Está fazendo um ano que os dois palcos remanescentes, o Bottle’s Bar e o Little Club, ressurgiram, depois de mais de 30 anos sem espetáculos. O sucesso de público é evidenciado pelas filas para entrar – em geral, até 30 pessoas voltam para casa, porque não há como comportá-las – e o burburinho na calçada. Esse barulho antes e depois das apresentações rendeu o apelido do Beco, dado pelo escritor Sérgio Porto: sem conseguir dormir, os moradores do prédio sobre as casas jogavam garrafas para afugentar os frequentadores, que resistiam e só iam embora com o dia claro.

Os vizinhos podem treinar a mira. O Beco vem programando shows todos os dias, pelo menos dois por noite, seja de nomes dos anos 1960 na ativa, como Marcos Valle, João Donato, Roberto Menescal e Leny Andrade, seja de artistas em início de carreira, como a cantora Daíra Saboia, que se apresenta com o violonista Lula Galvão, e o jovem compositor Tuca Oliveira. Os horários hoje são mais razoáveis: às 2 horas, o som acaba.

“O Beco sempre foi lugar de vanguarda. A gente valoriza o que nasceu aqui e também traz os artistas que não têm espaço ainda para se apresentar”, diz a sócia Amando Bravo. Ela é cantora de bossa nova e filha do compositor Durval Ferreira (1935-2007), dos sucessos Tristeza de Nós Dois e Batida Diferente, que começou a carreira ali.

Amanda e o advogado Sergio de Martino são os responsáveis pela nova fase das casas. Ambos ligados afetivamente ao lugar, eles não se conformavam com o fechamento e a decadência – a travessa, vocacionada não só à música, mas também à prostituição, virara abrigo de moradores de rua.

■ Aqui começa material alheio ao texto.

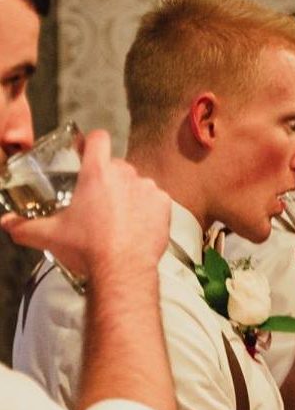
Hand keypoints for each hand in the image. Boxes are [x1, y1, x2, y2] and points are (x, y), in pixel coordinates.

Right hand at [1, 131, 169, 281]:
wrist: (123, 271)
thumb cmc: (88, 249)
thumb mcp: (48, 235)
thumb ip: (22, 227)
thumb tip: (6, 224)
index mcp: (97, 174)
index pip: (98, 139)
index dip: (90, 142)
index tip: (83, 152)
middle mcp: (126, 176)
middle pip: (115, 165)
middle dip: (105, 179)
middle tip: (94, 201)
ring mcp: (148, 189)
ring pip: (135, 183)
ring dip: (126, 194)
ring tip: (115, 218)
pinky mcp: (164, 205)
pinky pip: (154, 199)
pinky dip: (145, 208)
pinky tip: (134, 225)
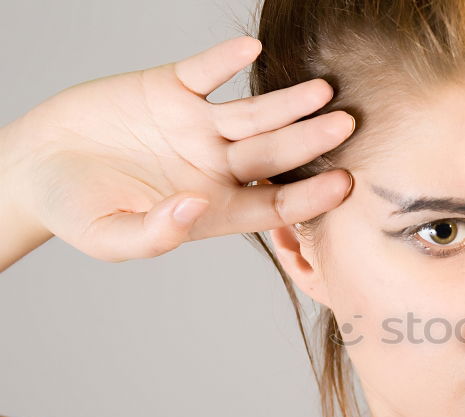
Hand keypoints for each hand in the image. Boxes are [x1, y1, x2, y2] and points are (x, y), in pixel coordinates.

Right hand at [3, 36, 354, 262]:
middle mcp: (215, 166)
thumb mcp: (110, 237)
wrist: (36, 167)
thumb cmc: (77, 211)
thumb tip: (194, 207)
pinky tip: (251, 50)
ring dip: (286, 101)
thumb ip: (155, 234)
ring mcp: (197, 127)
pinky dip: (224, 61)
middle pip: (273, 153)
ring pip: (252, 113)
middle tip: (347, 125)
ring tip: (322, 90)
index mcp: (214, 207)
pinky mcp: (170, 90)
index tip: (344, 185)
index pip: (274, 204)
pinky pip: (205, 72)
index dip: (310, 196)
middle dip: (310, 140)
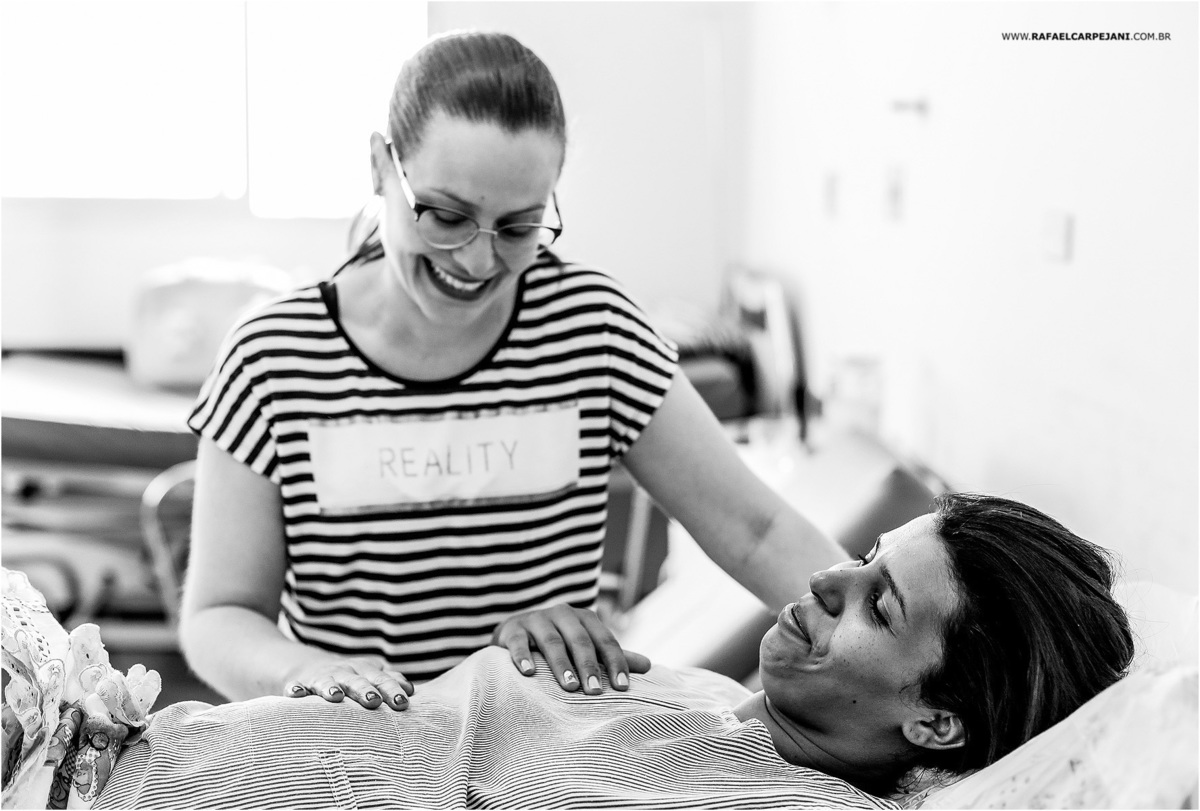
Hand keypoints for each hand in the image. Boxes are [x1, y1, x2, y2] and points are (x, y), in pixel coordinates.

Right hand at [283, 655, 412, 709]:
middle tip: (374, 700)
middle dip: (365, 690)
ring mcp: (321, 678)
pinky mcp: (299, 684)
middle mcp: (344, 673)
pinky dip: (295, 690)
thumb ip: (389, 681)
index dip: (392, 690)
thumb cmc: (349, 677)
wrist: (309, 667)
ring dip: (331, 688)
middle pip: (356, 681)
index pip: (382, 680)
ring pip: (327, 682)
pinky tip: (295, 695)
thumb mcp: (369, 675)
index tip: (402, 703)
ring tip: (335, 697)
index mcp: (364, 671)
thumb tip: (411, 689)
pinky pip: (296, 686)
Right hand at [491, 605, 650, 693]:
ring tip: (569, 686)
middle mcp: (562, 614)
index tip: (622, 688)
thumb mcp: (585, 646)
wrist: (515, 631)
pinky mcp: (512, 629)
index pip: (605, 641)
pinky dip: (522, 655)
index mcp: (584, 619)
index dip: (615, 663)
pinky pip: (517, 642)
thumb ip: (612, 656)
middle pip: (580, 640)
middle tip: (595, 692)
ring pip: (551, 641)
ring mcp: (536, 619)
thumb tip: (650, 666)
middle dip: (589, 666)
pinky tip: (527, 673)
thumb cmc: (559, 643)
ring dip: (560, 663)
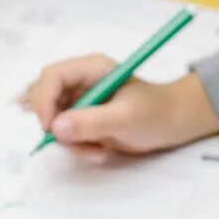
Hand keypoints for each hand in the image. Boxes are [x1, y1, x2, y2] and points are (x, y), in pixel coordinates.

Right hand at [24, 56, 218, 161]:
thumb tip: (55, 127)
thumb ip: (92, 122)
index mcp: (91, 68)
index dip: (44, 101)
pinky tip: (99, 150)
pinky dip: (76, 147)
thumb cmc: (157, 113)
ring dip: (69, 141)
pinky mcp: (82, 119)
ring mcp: (80, 100)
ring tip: (97, 150)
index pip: (51, 76)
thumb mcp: (126, 118)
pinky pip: (64, 135)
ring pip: (52, 121)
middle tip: (76, 144)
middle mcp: (81, 81)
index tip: (50, 128)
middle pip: (44, 97)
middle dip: (55, 125)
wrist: (174, 124)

As tentativas de revitalização, no passado apoiadas por gigantes como Baden Powell (1937-2000) e Luís Carlos Vinhas (1940-2001), nunca foram para frente, por falta de recursos e de empenho do poder público. Em 2013, Amanda e Martino passaram o chapéu entre amigos e angariaram R$ 100 mil para obras. O Bottle’s Bar e o Bacarat perderam paredes e viraram um só. O Little Club abriu depois. Em seguida, veio a cervejaria Heineken, que patrocinou melhorias nas acomodações.

A dupla espera recuperar o investimento no ano que vem. Como a bilheteria é tímida, por conta da capacidade limitada, os dois sabem que não vão enriquecer com o Beco. Apostam em subprodutos, ainda em fase de idealização: um selo, o Beco das Garrafas Records, que deve começar lançando um DVD de João Donato gravado ali, seguido de um CD do trombonista Raul de Souza e outro da cantora Chris Dellano; a criação de um roteiro turístico da bossa nova, que passe por ali; a produção de shows tributos a ícones do Beco, esta já amparada por um edital da Prefeitura; a exibição de shows por streaming, voltada aos fãs no exterior.

“O show acontece aqui à meia-noite e o japonês vai ver almoçando, ao meio-dia”, brinca Martino, que frequenta o Beco há 40 anos, desde que era um jovem operador do caixa do Little Club, hoje de sua propriedade (o Bottle’s Bar é alugado de um amigo). O sonho de ver a travessa de volta a seus melhores dias o acompanha há 30 anos. “Acho que deu certo agora porque era muita gente querendo a mesma coisa. O Beco está voltando a ser um ponto turístico. O Rio trata muito mal a bossa nova, e a cultura em geral.”.

Há nove anos, o Beco já respirava ares musicais, desde que abriu a livraria Bossa Nova e Companhia. Os CDs, DVDs, partituras e songbooks são focados no gênero, e também em samba, choro e MPB; os livros são para todos os gostos. No mezanino, entre LPs raros, como Chega de Saudade (1959), o primeiro lançado por João Gilberto, está um charmoso ambiente com objetos domésticos dos anos 1940 a 1970, como uma rádio-vitrola, uma máquina fotográfica Rolleiflex e máquinas de escrever.

Metade dos clientes é de fora do País, e são atraídos por guias como o Lonely Planet e o Guide Du Routard – os vendedores, além de entenderem do assunto, falam inglês e francês. A proprietária, Leila Martins, chegou à travessa quando não havia sequer uma placa a indicar que ali era o mítico Beco das Garrafas. Ela conta que o retorno dos shows não chegou a impactar suas vendas, como seria de se esperar. “São públicos diferentes. Nosso negócio vai bem, mesmo estando num lugar escondido.” As informações são do jornal O Estado de S. Paulo.